**WHAT THE TASK ASKS:** Return every line in the listing below that contains the string "down". Case counts.

**SUPPLIED MATERIAL:**
※
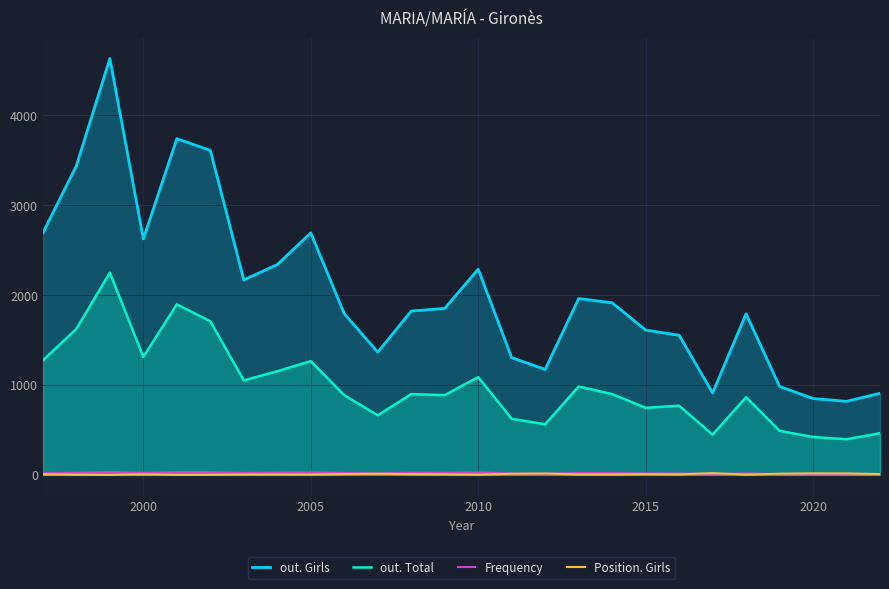

What is the lowest value of the out. Girls series?

818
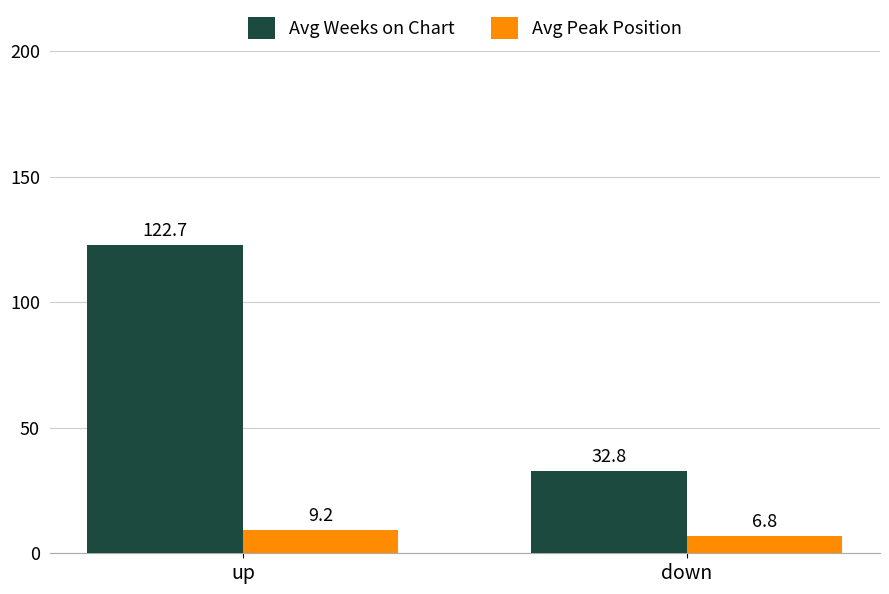

Reading right to left, transcribe all the data shown in this chart.

Avg Weeks on Chart: down=32.8	up=122.7
Avg Peak Position: down=6.8	up=9.2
※
**SOLVED PROBLEM:**
Avg Weeks on Chart: down=32.8	up=122.7
Avg Peak Position: down=6.8	up=9.2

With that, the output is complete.